The growth of Rome was marked by various struggles and wars of conquest. The emperors were always looking for ways in which they could expand their empire. Also, the growth of Rome was facilitated by the formation of Latin alliances and treaties with the Mountain tribes who were composed of Etruscan, Hernici, and Volsci. Through this, Rome ruled over and dominated central Italy. On the contrary, after moving the capital to Constantinople, the empire had ample land. Constantine did not need to conquer other states for expansion. In fact, he offered free land to people who contributed to building the city and supplying food to its citizens.

After a long period of developments, Constantinople and its emperor were conquered by the Ottoman Empire in 1453. By then, the empire was under the leadership of Constantine XI. Therefore, the Byzantines were overthrown by the Turks. However, the Ottoman Sultan allowed them to continue with their orthodox patriarchy and manage their affairs. He did not force them to join the Vatican. Nevertheless, he converted the city’s church into a mosque. Also, he declared that there was no other god but Allah. During that time, the majority of Christians were killed, and those who were lucky were taken into slavery, and their status was relegated. Despite the loss of Constantinople, commercial ties with Stamboul continued. Europeans regarded Constantinople as an important link to Rome, which played an important role in shaping administration and legal systems throughout Europe. Turks and Muslims who had conquered Constantinople were seen as an impediment to the practice of true faith. Therefore, the loss of Constantinople shocked most people throughout Europe.

Generally, both Constantinople and Rome practiced Christianity and observed Roman written codes. However, whereas Rome followed Roman Catholicism, Constantinople supported the Orthodox system of the Eastern Church. Also, the two cities were involved in international trade and diffusion of different cultures. As opposed to Rome, Constantinople was an Orthodox Christian city although it was situated in an area with a majority of Christians. Later, the emperor ordered the destruction of the temples of idols belonging to Byzantium and building an Orthodox church, Santa Sophia. It was followed by building other churches such as the Holy Apostles and Hagia Irene among others. The churches reflected the status of the Christian capital.

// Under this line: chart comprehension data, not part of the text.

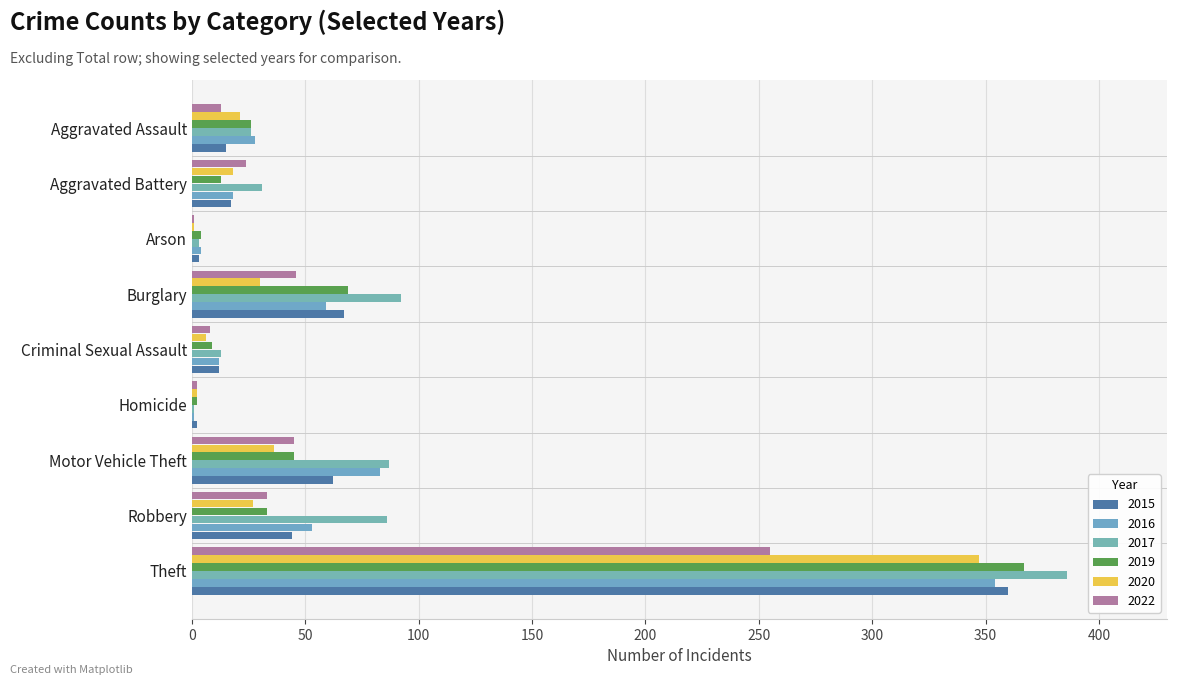

What is the minimum value shown in the chart?

1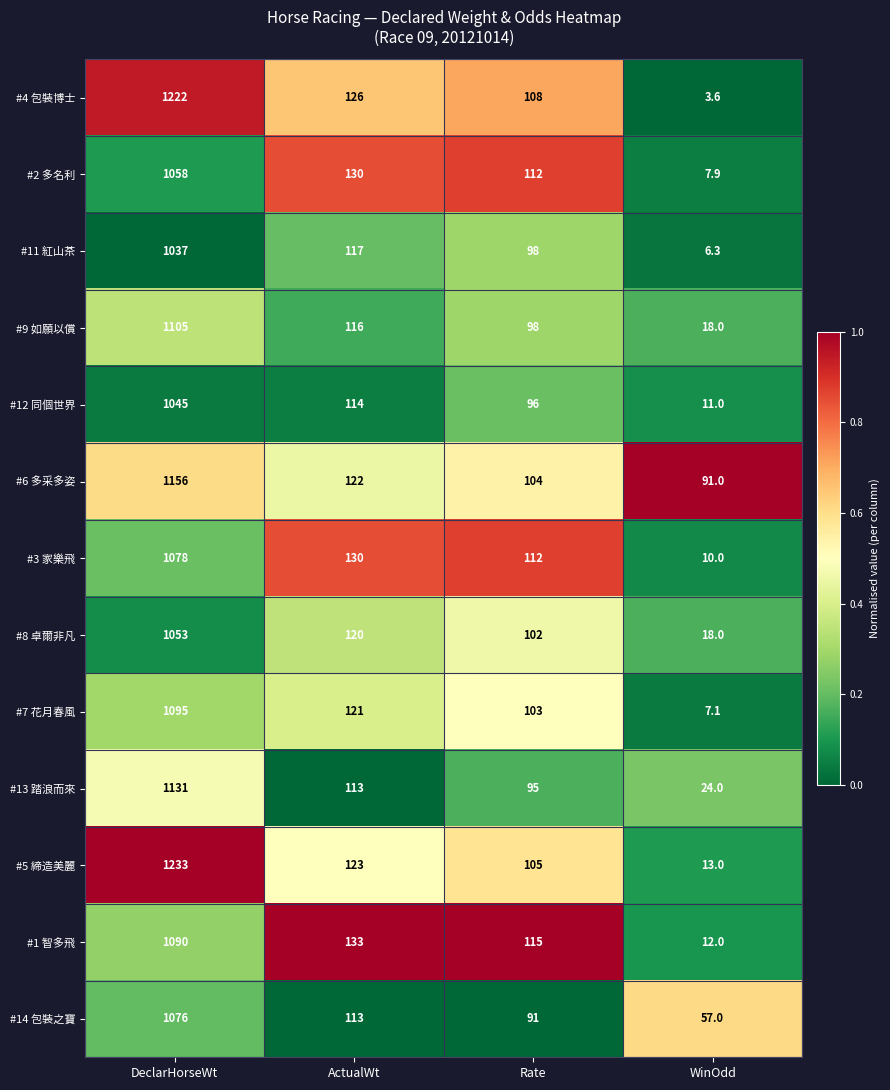

Is it true that #14 包裝之寶 equals 1076.0 at DeclarHorseWt?

True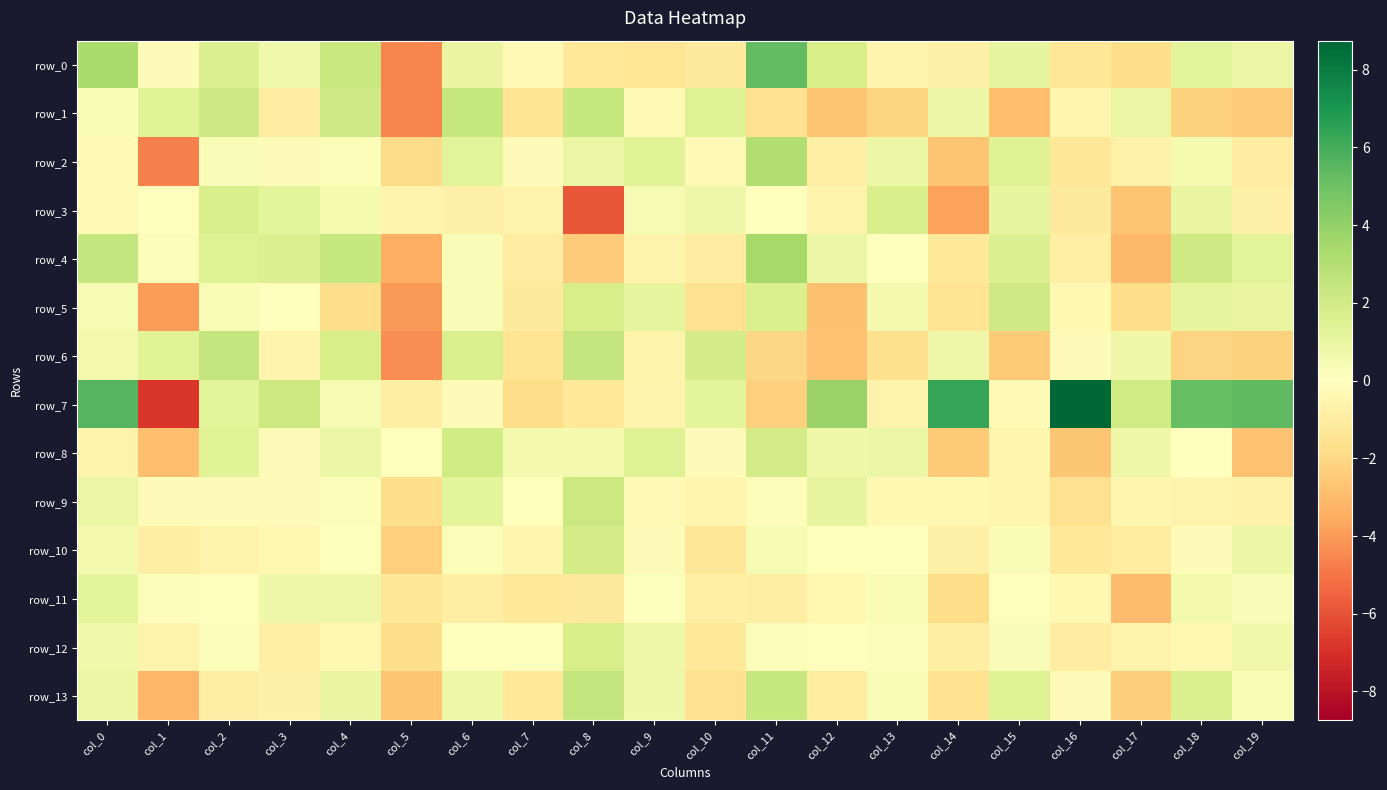

Which series has the largest range (max minus min)?

row_7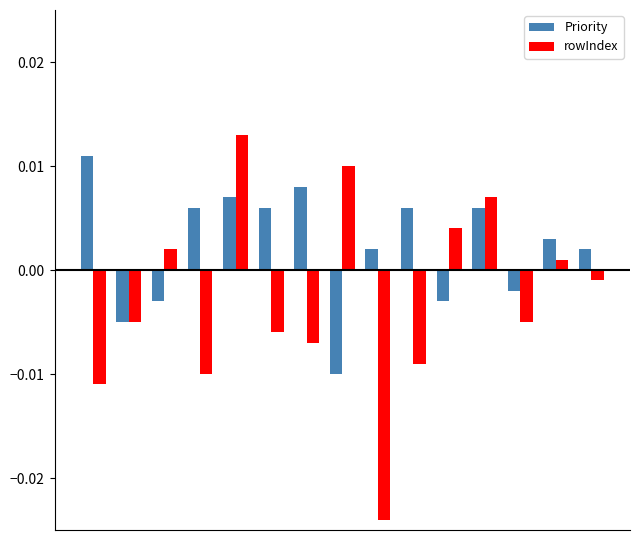

List the series in order of their overall mean, highest first.

Priority, rowIndex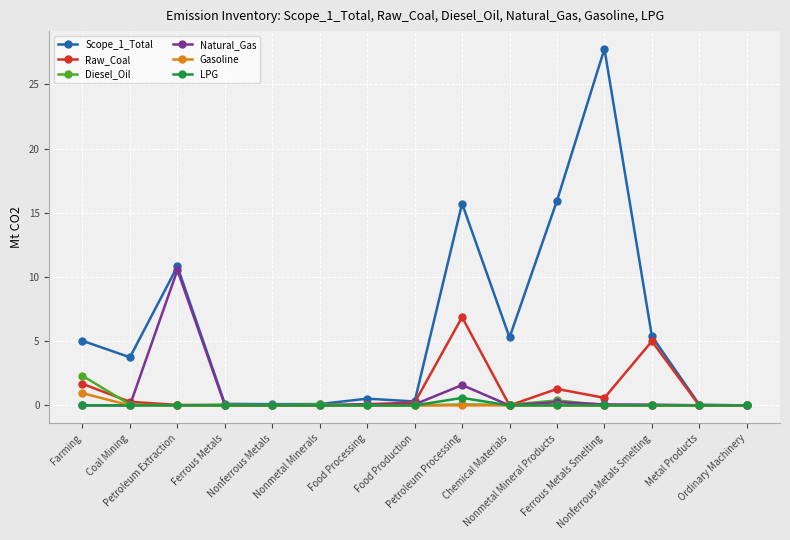

What is the maximum value for Diesel_Oil?

2.3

Both cities had a ruler or an autocratic emperor who had absolute powers. Constantinople was able to maintain a strong army; hence, the city was not prone to regular attacks as compared to Rome. It is worth noting that religion in both cities was always opposed to the government. Therefore, the growth of both cities was marked by regular struggles between the government and the church. On the one hand, Rome’s main problem was poverty and high taxation. In fact, some poor people desired to become slaves, so that they could avoid paying the unaffordable taxes to the government as well as get free food. On the other hand, Constantinople’s main struggle stemmed from the absolute power its emperor had that was, at times used, for discrimination and punishment for those who opposed him. However, both cities’ external struggle resulted from the need to keep their army strong and ready for any war.

By 527 C.E, Constantinople became the greatest and wealthiest city in the entire Eastern Mediterranean and Western Asia. Unlike Rome, which was located far in the West, Constantinople attracted more commercialized activities because the city was greatly improving its importance due to various battles that took place in that region in its favor. For instance, Theodosius built 60-foot tall walls which could not be easily destroyed without the use of guns. By the time when Constantine moved his capital to Constantinople, Rome had become quite unfavorable in a number of ways. He argued that Rome was located too far from the East and hence, it was not easy to access the Eastern frontiers. At that time, there was an increase in the number of disaffected politicians who made the management of affairs of Rome considerably difficult. In addition, the capital suffered from the regular environmental hazards such as flooding and such illnesses as malaria. After settling at Byzantium and establishing a vast city, the emperor subdivided it into 14 regions. Notably, Constantinople did not have praetors or tribunes. Also, Constantine changed the name of his senators to clarus as opposed to the way they were referred to in Rome, clarissimus.

Religiously, the two cities were different and similar in a number of ways. Firstly, both Rome and Constantinople were under a Bishop. The bishops from these cities were the most powerful. When Rome Empire collapsed, the bishop of Rome remained as the most powerful individual still standing as he had the most powerful authority. On the contrary, when Constantinople was conquered by the Turks, the powers of the bishop were reduced but he still had some authority. The bishop in Rome remained powerful even after the collapse of the empire because he kept the church independent from the political authority. The two bishops fell apart in 1054 B.C when the pope (bishop in Rome) and patriarch (bishop in Constantinople) differed through excommunication. The bishop in Constantinople argued that they were to speak Latin, while the bishop in Rome stand on his ground that Greek was their language. The battle of supremacy resulted in a formal schism between the two religious factions. Indeed, the split was deeply rooted in the fact that Rome perceived Constantinople as its rival and for almost 1000 years was fighting to bring it down. Therefore, the Latin Church was fighting it their fellows in Constantinople to overthrow them. They used various means such as the belief that the Islam was formed in the bid to bring down Constantinople Empire. After they were defeated, the Orthodox Church that was earlier based in Constantinople moved to Moscow and established the 3rd Rome.

There are a number of generalizations that one can make about these two cities of the Roman Empire. Firstly, Constantinople relied on Rome to establish itself. Its foundation was possible due to the existence of Rome. Constantine used numerous features borrowed from Rome to establish the new capital, which resulted in its rapid growth. At the same time, the growth of Constantinople was facilitated by the earlier existence of Byzantines who settled in the most strategic region that connected the western and eastern frontiers. Secondly, it is evident that it was not in the interest of the majority of Romans to move the capital to Byzantium. In fact, after the establishment of Constantinople, Rome conspired with its enemies to bring the capital down. Also, this is evident in the nature of religious conflicts that existed between the two cities. It was especially due to the appointment of a new patriarch without considering the views of the Pope in Rome. Moreover, they exhibited differences in their teachings, customs, and languages.

In conclusion, the foundation and growth of Rome and Constantinople marked a major world civilization. Despite the fact that both cities were considered as Roman cities, it is evident from the above-mentioned analysis that both cities had some differences. Indeed, the moving of the Rome capital to Constantinople created bitterness and outrage, which led to splitting the Christians into the two cities. Also, it is evident that Rome was against the establishment of Constantinople simply because it was based on Christianity, and this was seen as a way of creating division among the faithful in Rome. Moreover, the movement of the capital city from Rome to Constantinople by Constantine was opposed by a number of politicians in Rome.